European Green Transition

The tougher the market (where we are now), the better the deal has to be to get over the line, and normally the better it will be priced. Also, in order to get the deal over the line, only the best management, brokers, and service providers will be involved. We saw this with European Green Transition (EGT) in April, where Cathal Friel, who has already been a big winner with hVIVO (HVO) and Poolbeg (POLB), listed a new vehicle. The good thing about such “follow on” situations is that the deal will be backed by sticky hands who have won previously and will be happy to lock themselves in for another big win.

Golden Metal Resources

The same principle has worked with Power Metal (POW) spinning off Golden Metal Resources (GMET), the owner of Garfield and Pilot Mountain tungsten and copper projects in Nevada. The kicker here though, and something which has differentiated GMET from its exploration rivals is the prospect of non-dilutive funding grants from the US government, as it looks to secure critical metals supply away from China from 2026. Given that we are only some 18 months away from the cut off date, the market is assuming that a large grant is set to drop, sooner, rather than later. This actually landing could make the 3x rise in the stock since so far appear tame.

Helix Exploration

As well as the follow on and spin off deals, there are also the deals which are priced to win.
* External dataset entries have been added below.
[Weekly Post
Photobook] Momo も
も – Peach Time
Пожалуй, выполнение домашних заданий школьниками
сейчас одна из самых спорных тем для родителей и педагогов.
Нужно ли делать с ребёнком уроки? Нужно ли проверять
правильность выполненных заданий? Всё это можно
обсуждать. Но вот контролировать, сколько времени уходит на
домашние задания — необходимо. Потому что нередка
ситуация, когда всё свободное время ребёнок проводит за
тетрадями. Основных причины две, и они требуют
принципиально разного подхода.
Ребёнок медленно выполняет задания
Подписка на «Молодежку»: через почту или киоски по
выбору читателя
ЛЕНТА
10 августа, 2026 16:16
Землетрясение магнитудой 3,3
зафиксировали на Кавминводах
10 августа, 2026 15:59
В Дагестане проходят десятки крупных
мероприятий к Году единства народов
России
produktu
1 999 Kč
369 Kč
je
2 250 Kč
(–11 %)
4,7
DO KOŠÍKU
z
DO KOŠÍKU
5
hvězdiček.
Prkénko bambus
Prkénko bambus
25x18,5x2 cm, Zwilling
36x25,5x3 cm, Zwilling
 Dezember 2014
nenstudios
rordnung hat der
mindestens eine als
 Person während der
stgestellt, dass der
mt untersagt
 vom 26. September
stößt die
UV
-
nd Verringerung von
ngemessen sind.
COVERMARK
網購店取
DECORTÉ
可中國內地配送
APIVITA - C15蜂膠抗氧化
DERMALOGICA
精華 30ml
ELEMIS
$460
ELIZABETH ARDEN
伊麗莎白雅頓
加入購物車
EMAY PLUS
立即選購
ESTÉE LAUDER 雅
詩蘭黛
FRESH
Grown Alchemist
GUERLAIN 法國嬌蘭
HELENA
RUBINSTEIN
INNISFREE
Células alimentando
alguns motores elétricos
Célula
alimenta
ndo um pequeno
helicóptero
In the case of Helix Exploration (HEX), also listed in April, the helium explorer was almost bound to see its share price more than double in just a couple of months. The key here was scaling back over £20m which was raised in the IPO by two thirds. This meant that those who were frustrated in buying into the deal were forced to buy in the market. They have been doing so ever since. Indeed, given the latest target price hike from 39p to 93p by HEX joint broker Oak Securities, who were pivotal in making the IPO a success, the aftermath of the Rudyard acquisition could see the stock rally much further from 21.6p. HEX listed at just 10p, and with two fully funded appraisal wells set to be drilled as soon as Q3, there is significant near term newsflow to look forward to.

Rome Resources

Of course, it is easy to look in the rear view mirror and say that Raspberry Pi (RPI) or GMET were always going to be winners. But the skill is of course picking the next winner. The rule with mining is to look for new resources next to where there was a previous win. Newcomer Oak Securities is currently the hot player, off the back of HEX, and one would expect happy customers there to be making a beeline for new deal Rome Resources (TSXV: RMR). Here the TSXV listed company is raising £6m to reverse into Pathfinder Minerals (PFP), and set to come to market in July.  I interviewed Rome Resources earlier this month.


The team have certainly been around the block, have the requisite grey hairs, and most importantly of all are set to hit the ground running in terms of drilling for tin in DRC. Indeed, the starting gun in this respect will be as soon as funds from the IPO have hit the Rome coffers. Given how impatient investors are these days, such a quite turnaround is almost unprecedented, apart from say, HEX mentioned above. In terms of being priced to win, the IPO for RMR is at 0.3p, the lowest price at which PFP has raised cash, and 40% below the current RMR TSXV share price. Therefore, the shares should not be prone to selling by legacy holders after IPO. On the contrary, they are set up for a decent, sharp snap back when they come to market next month.